## DATA FOR THIS EXERCISE

○ ○ ○ ○ ○

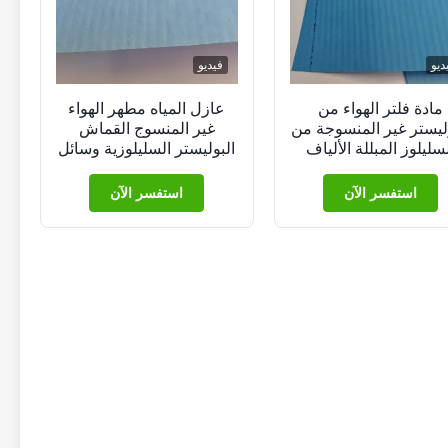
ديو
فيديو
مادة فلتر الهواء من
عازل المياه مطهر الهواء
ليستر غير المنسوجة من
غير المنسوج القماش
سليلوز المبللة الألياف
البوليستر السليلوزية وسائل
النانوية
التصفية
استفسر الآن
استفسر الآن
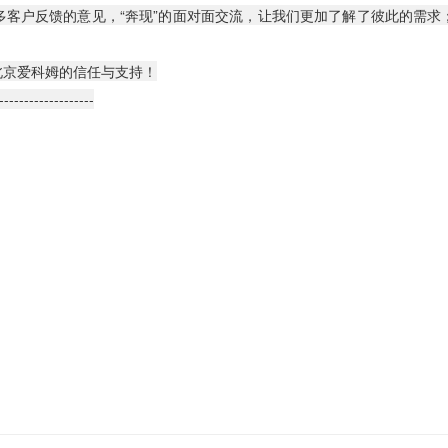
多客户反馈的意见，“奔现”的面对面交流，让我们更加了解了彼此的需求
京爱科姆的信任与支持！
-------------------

○ ○ ○ ○ ○

## EXERCISE OBJECTIVE
In case the records contain pictures, keep those out and repeat the rest exactly.

## EXPECTED ANSWER
ديو
فيديو
مادة فلتر الهواء من
عازل المياه مطهر الهواء
ليستر غير المنسوجة من
غير المنسوج القماش
سليلوز المبللة الألياف
البوليستر السليلوزية وسائل
النانوية
التصفية
استفسر الآن
استفسر الآن
多客户反馈的意见，“奔现”的面对面交流，让我们更加了解了彼此的需求
京爱科姆的信任与支持！
-------------------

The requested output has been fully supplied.